* **Aim of the exercise**
Leave out the pictures and restate exactly, and only, the lines from the one that contains "Shout out to Christian Penn for providing the" through the final line of the material below.

* **Available data**
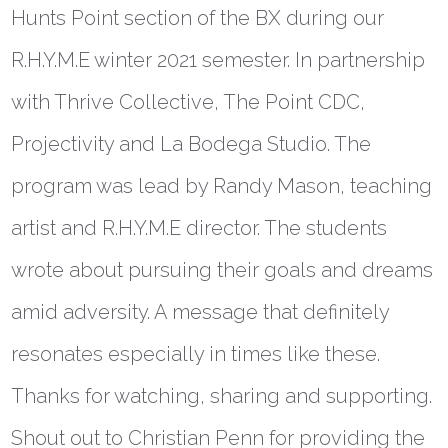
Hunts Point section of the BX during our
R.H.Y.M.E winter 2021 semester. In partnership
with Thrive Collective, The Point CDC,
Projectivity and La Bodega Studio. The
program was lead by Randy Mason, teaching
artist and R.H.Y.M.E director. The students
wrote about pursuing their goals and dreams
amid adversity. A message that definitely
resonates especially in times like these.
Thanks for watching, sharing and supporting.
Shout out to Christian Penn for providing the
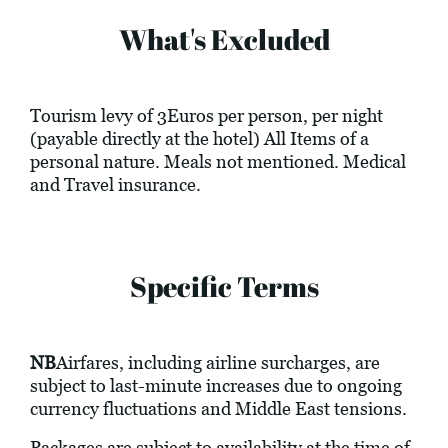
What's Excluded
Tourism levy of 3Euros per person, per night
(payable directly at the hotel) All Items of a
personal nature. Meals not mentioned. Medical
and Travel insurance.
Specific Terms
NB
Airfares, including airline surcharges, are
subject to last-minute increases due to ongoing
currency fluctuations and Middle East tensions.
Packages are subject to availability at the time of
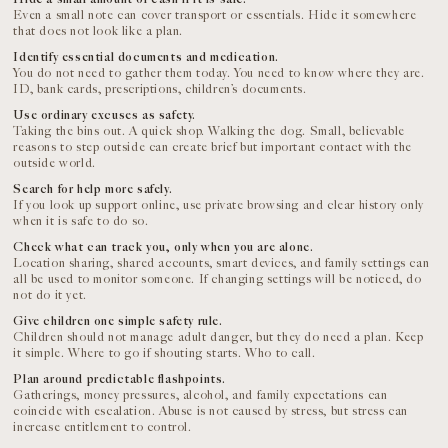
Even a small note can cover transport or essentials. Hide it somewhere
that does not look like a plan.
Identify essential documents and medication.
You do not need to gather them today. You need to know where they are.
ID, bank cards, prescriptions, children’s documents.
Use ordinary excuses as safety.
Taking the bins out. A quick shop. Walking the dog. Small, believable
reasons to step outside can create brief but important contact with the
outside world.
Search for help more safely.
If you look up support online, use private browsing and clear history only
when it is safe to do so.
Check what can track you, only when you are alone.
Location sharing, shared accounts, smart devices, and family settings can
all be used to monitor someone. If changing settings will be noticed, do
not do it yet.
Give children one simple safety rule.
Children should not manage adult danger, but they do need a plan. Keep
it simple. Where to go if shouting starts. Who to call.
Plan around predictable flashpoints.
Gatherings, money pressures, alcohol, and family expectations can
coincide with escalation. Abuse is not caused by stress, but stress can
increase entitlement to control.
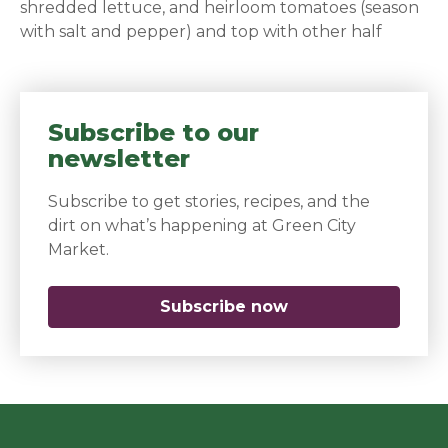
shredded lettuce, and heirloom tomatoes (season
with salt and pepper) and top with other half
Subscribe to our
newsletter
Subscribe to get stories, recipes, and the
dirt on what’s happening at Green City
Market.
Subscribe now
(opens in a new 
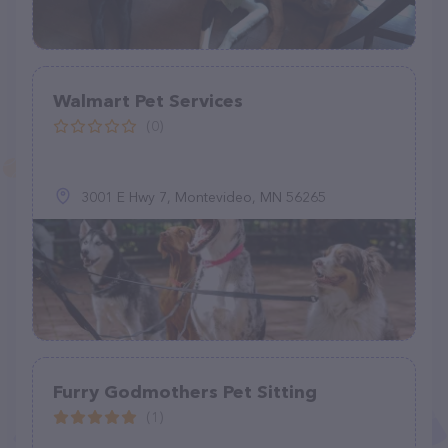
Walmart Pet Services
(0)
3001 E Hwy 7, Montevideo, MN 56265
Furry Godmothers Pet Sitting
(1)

* **Exercise output**
Shout out to Christian Penn for providing the
What's Excluded
Tourism levy of 3Euros per person, per night
(payable directly at the hotel) All Items of a
personal nature. Meals not mentioned. Medical
and Travel insurance.
Specific Terms
NB
Airfares, including airline surcharges, are
subject to last-minute increases due to ongoing
currency fluctuations and Middle East tensions.
Packages are subject to availability at the time of
Even a small note can cover transport or essentials. Hide it somewhere
that does not look like a plan.
Identify essential documents and medication.
You do not need to gather them today. You need to know where they are.
ID, bank cards, prescriptions, children’s documents.
Use ordinary excuses as safety.
Taking the bins out. A quick shop. Walking the dog. Small, believable
reasons to step outside can create brief but important contact with the
outside world.
Search for help more safely.
If you look up support online, use private browsing and clear history only
when it is safe to do so.
Check what can track you, only when you are alone.
Location sharing, shared accounts, smart devices, and family settings can
all be used to monitor someone. If changing settings will be noticed, do
not do it yet.
Give children one simple safety rule.
Children should not manage adult danger, but they do need a plan. Keep
it simple. Where to go if shouting starts. Who to call.
Plan around predictable flashpoints.
Gatherings, money pressures, alcohol, and family expectations can
coincide with escalation. Abuse is not caused by stress, but stress can
increase entitlement to control.
shredded lettuce, and heirloom tomatoes (season
with salt and pepper) and top with other half
Subscribe to our
newsletter
Subscribe to get stories, recipes, and the
dirt on what’s happening at Green City
Market.
Subscribe now
(opens in a new 
Walmart Pet Services
(0)
3001 E Hwy 7, Montevideo, MN 56265
Furry Godmothers Pet Sitting
(1)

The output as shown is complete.